Fino a 7 mesi fa molti di noi non avevano nemmeno mai sentito parlare dei Dpcm. Ora sono praticamente la principale guida delle nostre vite. Perché da fine febbraio è nei Decreti del presidente del Consiglio dei Ministri (in sigla, Dpcm) che troviamo ciò che si può fare, dove possiamo andare, quando chiudono i negozi e che tipo di autocertificazione o di autodichiarazione ci serve per comprovare le ragioni per cui usciamo di casa.
Non è tornato lo Stato di polizia ottocentesco, ma è l’effetto della Pandemia. Che ci ha fatto tornare ad essere un po’ più sudditi e meno cittadini.
La pandemia ha sovvertito anche il sistema costituzionale delle regole. Infatti, la Costituzione prevede una serie di riserve di legge per limitare i diritti delle persone. Cioè richiede che intervenga il Parlamento con un atto legislativo per incidere sulle libertà personali. È una importante garanzia di democraticità, perché l’intervento del Parlamento assicura il dibattito pluralistico fra tutte le forze politiche e consente ai cittadini un controllo diretto sulle decisioni, in quanto le sedute parlamentari sono pubbliche (art. 64 Cost.). Invece, gli atti del governo sono adottati soltanto dalla maggioranza e senza alcuna forma di pubblicità diretta sulla loro formazione.
Ma dopo qualche protesta primaverile di noi giuristi (dai più presi per formalisti e conservatori), ci siamo tutti assuefatti ai Dpcm.
E da buoni quasi-sudditi ci affanniamo a cercare di capire qualcosa sulle nostre libertà residue sfogliando le decine di pagine dei decreti.
Eh sì. Perché non solo da febbraio siamo arrivati a 20 Dpcm. Ciascuno di molteplici di pagine. Oltre a una decina di Decreti-legge e svariate ordinanze di singoli ministeri, regioni e comuni.
Ma ciascuno di questi decreti è complesso e dettagliatissimo. Basti dire che il Dpcm del 13 ottobre è composto da oltre 84.000 parole. Mentre la nostra Costituzione è di soltanto 9.000 parole. Cioè il 90% in meno.
Questo accade perché ogni volta il governo cerca di essere minuzioso nella regolazione, per coprire tutti i casi. Ma così facendo ne escono fuori atti illeggibili.
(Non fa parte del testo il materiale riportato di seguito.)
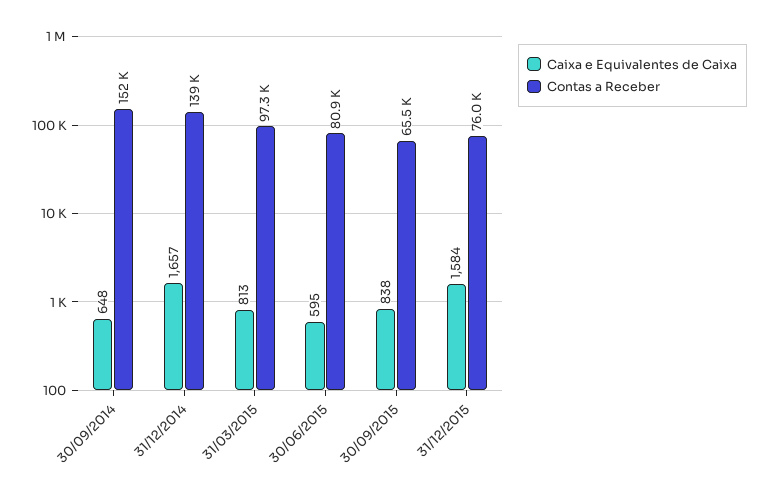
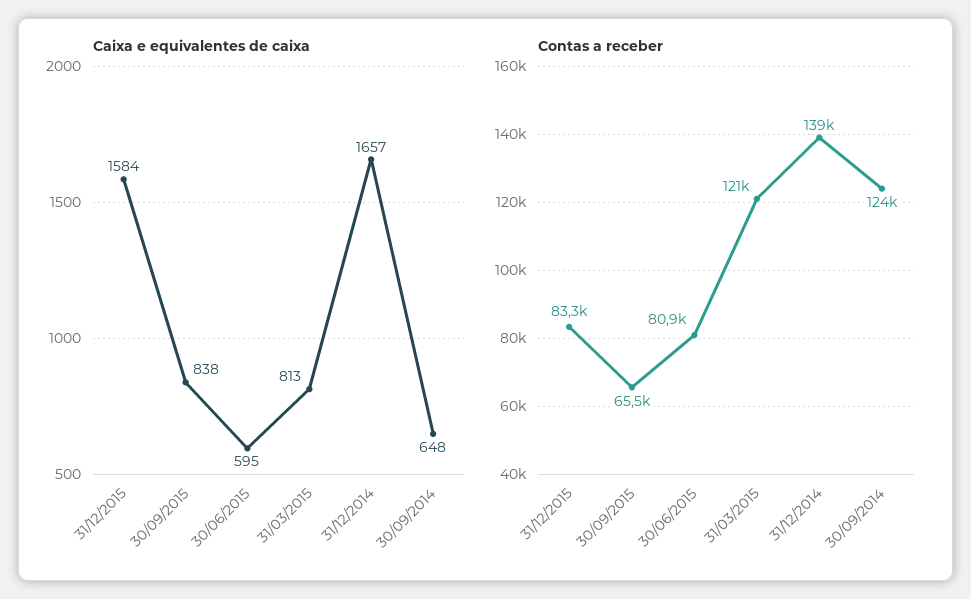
  {
    "Caixa e Equivalentes de Caixa": {
      "30/09/2014": 648,
      "31/12/2014": 1657,
      "31/03/2015": 813,
      "30/06/2015": 595,
      "30/09/2015": 838,
      "31/12/2015": 1584
    },
    "Contas a Receber": {
-     "30/09/2014": 152000,
+     "30/09/2014": 124000,
      "31/12/2014": 139000,
-     "31/03/2015": 97300,
+     "31/03/2015": 121000,
      "30/06/2015": 80900,
      "30/09/2015": 65500,
-     "31/12/2015": 76000
+     "31/12/2015": 83300
    }
  }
Poco comprensibili.
Basti pensare al Decreto del Ministro per le politiche giovanili e lo sport in merito all’individuazione delle discipline sportive di contatto del 14 ottobre 2020. Adottato n attuazione dell’articolo 1, comma 6, lettera g) del Decreto del Presidente del Consiglio dei ministri 13 ottobre 2020. Che elenca 130 “sport di contatto” vietati, che vanno Aikido al Tiro alla Fune; dall’Hockey subacqueo, al calcetto amatoriale, al Sepaktakraw (cioè la pallavolo tailandese che si gioca con i piedi) .
E poi, per quanto le regole siano dettagliate, si trova sempre il facile aggiramento.
Così, leggiamo che molti circoli sportivi hanno attivato la procedura di riconoscimento delle loro partite di di calcetto in “dilettantistiche”. Così si consentono le classiche partite di fine pomeriggio “scapoli contro ammogliati”, perché il Dpcm vieta il calcetto amatoriale, ma consente quello dilettantistico.
E lo stesso sta accadendo per i bar. Il cui orario di chiusura è fissato alle 24. Ma molti bar, dopo aver chiuso alle 23:59, riaprono alle 0:15. Perché il Dpcm regola l’orario di chiusura, ma non quello di apertura!
E così via.
Tutto ciò accade perché i nostri legislatori sono afflitti dalla sindrome del Cartografo di Borges.
Come ci racconta Borges, a fronte del Re di Spagna insoddisfatto perché voleva una carta geografica davvero fedele del suo impero, i suoi zelanti cartografi si accorsero che l’unica soluzione veramente soddisfacente consisteva nella perfetta mimesi dei luoghi geografici e, quindi, finirono per preparare una (del tutto inutile) carta dell’Impero grande come l’intero Impero!